In order to show the differences in computational cost for performing similarity searches against the M5nr versus individual databases, we BLASTed the MetaHIT metagenome (2.3 Gbps) against M5nr and UniProt (11,256,491 seqs), GenBank (10,232,124 seqs), SEED (3,918,079 seqs), and KEGG (5,413,730 seqs) individually (the version of the MetaHIT metagenome used is MG-RAST ID = 4448044.3). This test used default BLAST parameters. Specifically, for the test, parameter optimizations were not used. All times listed are local executing times measured using the unix time() command. Searching against four of the individual databases took 2935.2, cpu-hours (1072 UniProt; 974.5 GenBank; 373.1 SEED, and 515.6 KEGG) while searching against the M5nr took considerably less time at 1518.6 cpu-hours. If a user wanted to also view additional annotations from other sources, they would have to run those separately, thus increasing the overall compute time. The M5nr provides annotations for all four sources in a fraction of the time. M5nr provides a convenient mechanism to translate annotations from source to another with only one compute.

The M5nr provides sequence files via FTP for use on the users local blast/blat installation. BLAST or BLAT searching via the web site is not provided. MG-RAST uses the M5nr, so users have the option of running their metagenomic sequences against the latest version there.

Utility and discussion

DNA sequencing is moving from an activity performed at a few centers to a widespread, democratized, and decentralized activity. During the time of this paradigm shift, we are seeing annual increases in throughput by a factor of 10. This growth imposes new requirements on the bioinformatics community providing sequence analysis tools. Enabling the exchange of sequence similarity searches to limit computational costs must be a cornerstone of the new paradigm's foundation. With a standard encoding and searches executed against a standardized database, tools like MG-RAST or IMG/M can now allow users to download large sequence sets and display them in the other analysis and visualization tools, without the need for massive re-computation.

The work presented here is part of the roadmap laid out by the GSC's M5 project (see http://gensc.org) that aims at creating a platform for ubiquitous exchange of computed results for metagenomes along with primary data and metadata. We encourage not only the use of the M5nr but also invite the contribution of alternate annotations. In addition we invite interested developers to contact the GSC's M5 group if they plan to provide additional functionality.

Conclusions

We present one cornerstone that has the potential to enable large scale sharing of sequence data accompanied by similarity results. The new technology provides mapping of similarity results onto almost arbitrary namespaces by the data consumer in very little time, allowing, for example, user interfaces that show multiple interpretations of data. With the added flexibility, we anticipate that the M5nr can help reduce the computational cost of doing metagenomics significantly.

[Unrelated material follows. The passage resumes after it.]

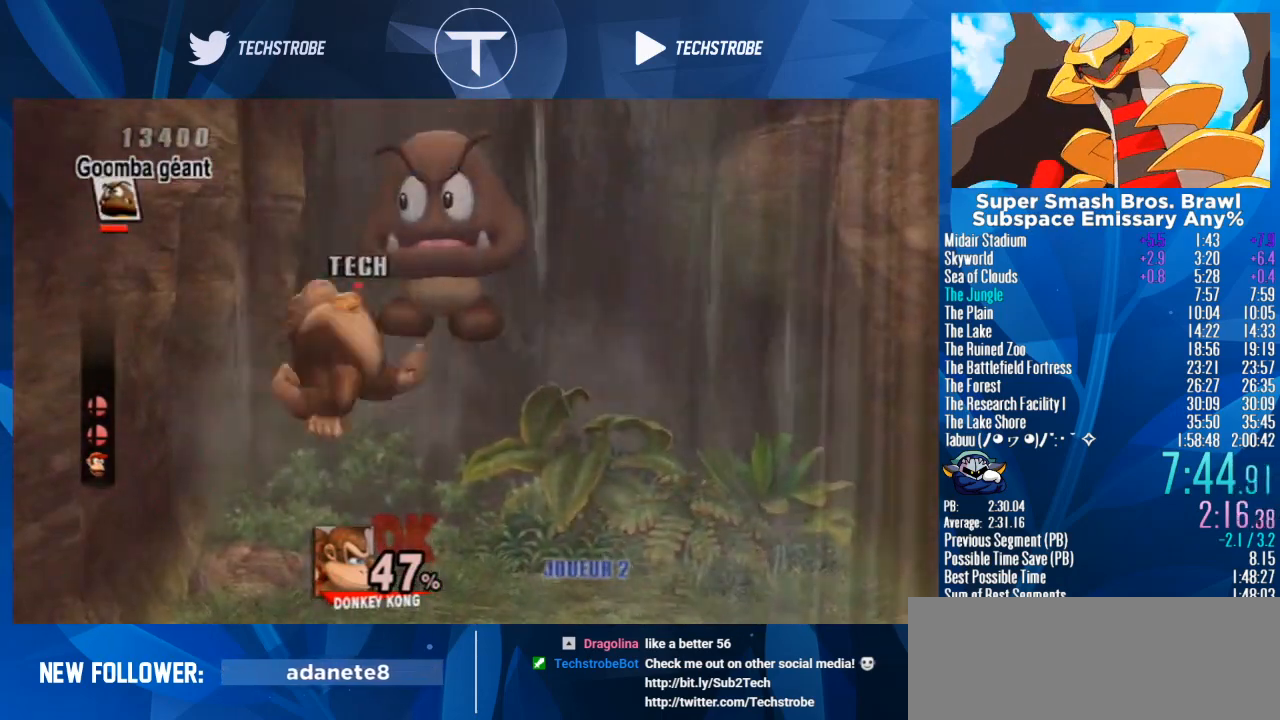
{"buttons": [], "left_stick": "center", "right_stick": "center", "events": [[100, "right_stick", "center"], [167, "right_stick", "up"], [200, "left_stick", "right"], [300, "left_stick", "center"], [300, "right_stick", "center"]]}
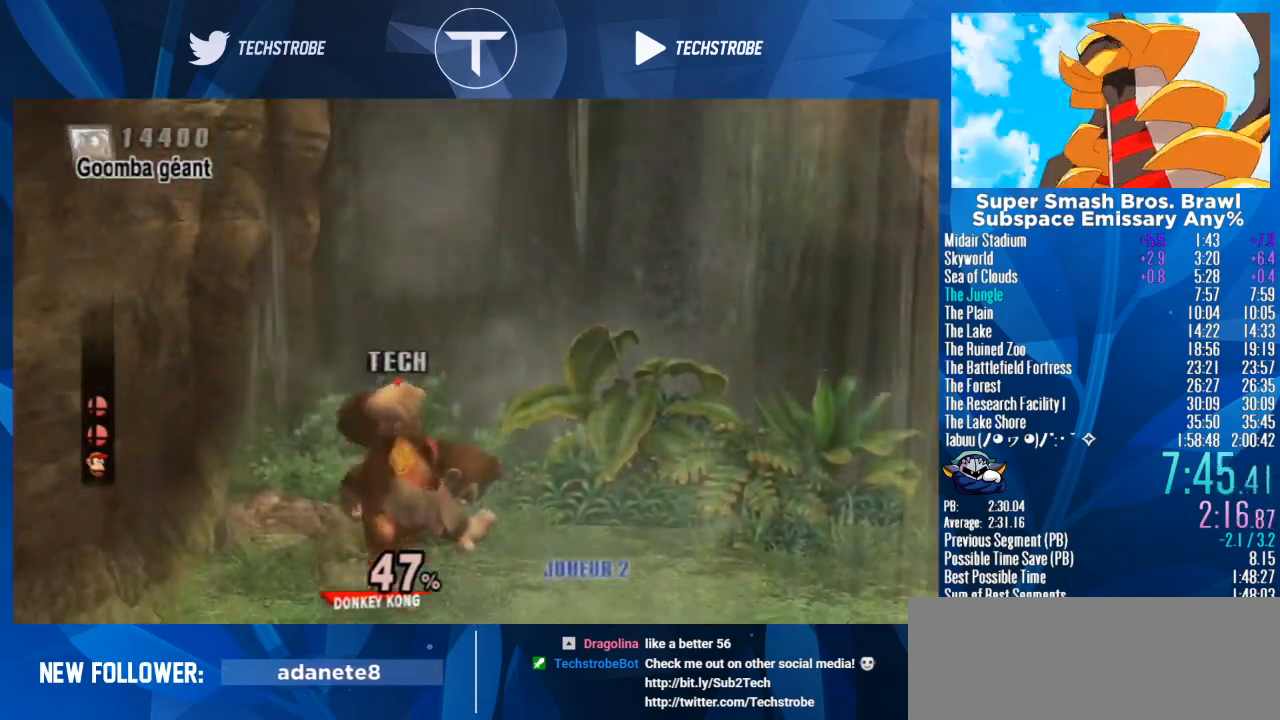
{"buttons": [], "left_stick": "center", "right_stick": "center", "events": [[233, "left_stick", "left"], [333, "left_stick", "center"]]}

Availability and requirements

All software used to create this database is open source and available on the web site under an open source license. The software is intended to run in the CLOVR virtual machine environment, but it can also be downloaded as a stand-alone package. We maintain a reference instance of the system and provide reference quarterly releases of the M5nr. Releases of the M5nr can be found at ftp://ftp.metagenomics.anl.gov/data/M5nr/current/M5nr.gz. The scripts used to generate the M5nr are available on the M5nr FTP site ftp://ftp.metagenomics.anl.gov/data/MD5nr/code/ and github (https://github.com/MG-RAST/M5nr).

We use a purposefully simple shell script to download all required databases to a local repository. After downloading the sequence and annotation data, it is then converted from a number of source formats into an internal format; this step creates the MD5 checksum. Once converted, all databases are merged in the third and final step. Since we chose to match by sequence identity, the time used for creating the M5nr is spent mostly on downloading (typically up to 24 hrs) and less on computing (12 hours on a single core).